The 74-minute, dialogue-less feature does more by saying nothing at all; it is a film that finds curiosity in fairly mundane actions, without relying on any pomp or circumstance to create situations that seem truly at odds with normal expectations of everyday life. “RONCO” follows a man’s quest to recreate the shape of a rock he found in an old ruinous house out of the remnants of a larger ruinous village. It seems to deal thematically with the presence of patterns in nature, displaying on-screen the beauty that comes in tandem with a mathematically created universe. Not unlike how a cluster of neurons in the brain may resemble a cluster of galaxies across the universe, the fundamental pieces of this film are fractals — smaller, secular buds of some common stem.
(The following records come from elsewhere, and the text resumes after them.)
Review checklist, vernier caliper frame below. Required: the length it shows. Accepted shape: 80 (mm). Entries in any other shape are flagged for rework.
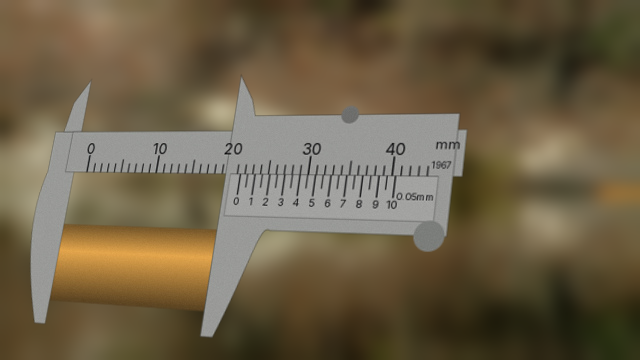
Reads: 21.4 (mm)
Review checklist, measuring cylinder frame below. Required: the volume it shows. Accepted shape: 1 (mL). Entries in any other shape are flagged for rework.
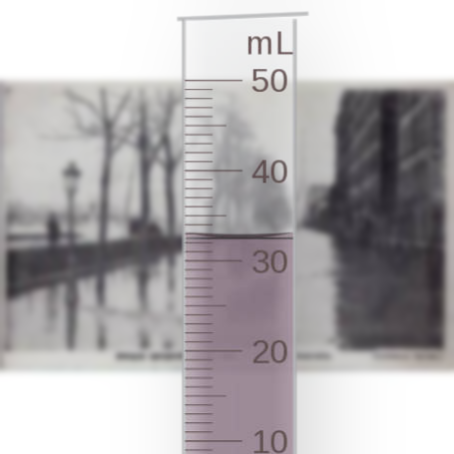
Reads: 32.5 (mL)
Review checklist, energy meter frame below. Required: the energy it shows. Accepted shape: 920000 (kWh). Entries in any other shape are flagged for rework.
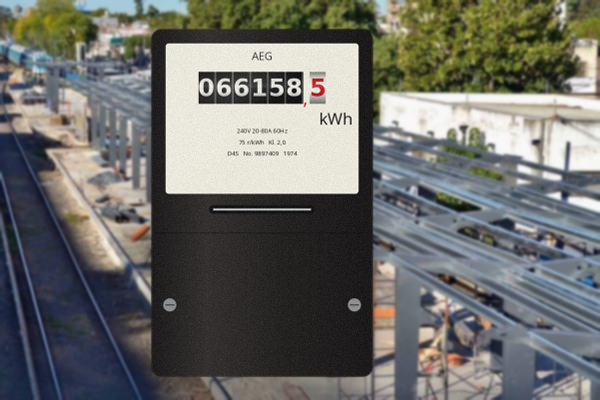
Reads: 66158.5 (kWh)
And it really is quite a beautiful film, however trudging, slow, boring, uneventful and quiet it may seem. The black-and-white cinematography collapses the expansive dessert landscape down upon itself, changing the perception of scale and depth within the shots. Because much of the landscape is indistinguishable, it becomes difficult to tell what is being shown on screen; the long dark striations start to look less like the ridges carved in a glacial valley, and more like shadows formed by a small pile of dirt. The camera work is excellent, probably the most individually impressive piece of the film.
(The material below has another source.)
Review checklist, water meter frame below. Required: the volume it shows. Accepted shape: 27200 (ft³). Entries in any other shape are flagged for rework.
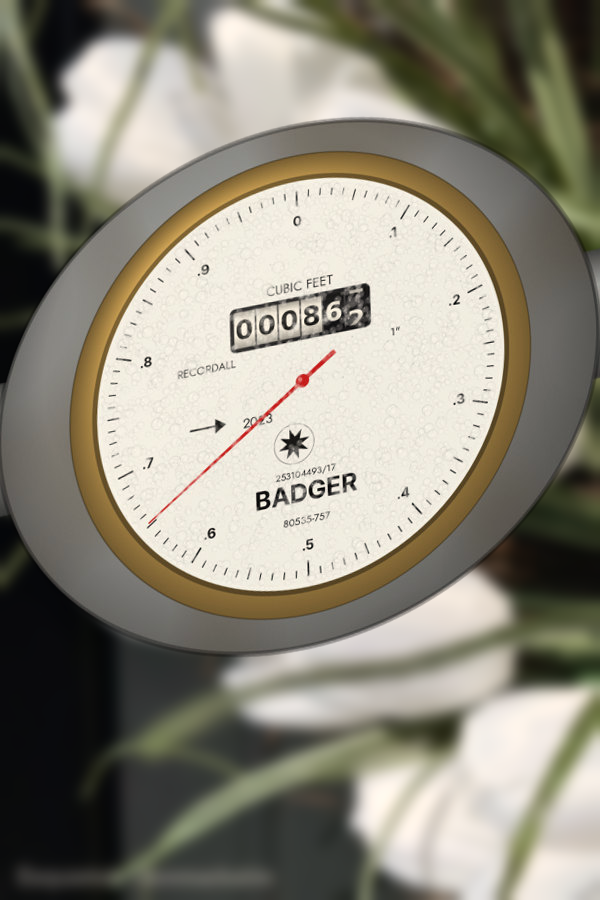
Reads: 861.65 (ft³)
There’s not much to say about performances. The three characters portrayed on the screen never share a word, they hardly even interact. The largest moment of expression between any two of them comes at the end, when the protagonist and his companion share a moment of great raucous laughter after pushing a boulder down the side of a small mountain. Their laughter brings them to tears, and as the moment begins to fade to memory, so does the screen to black.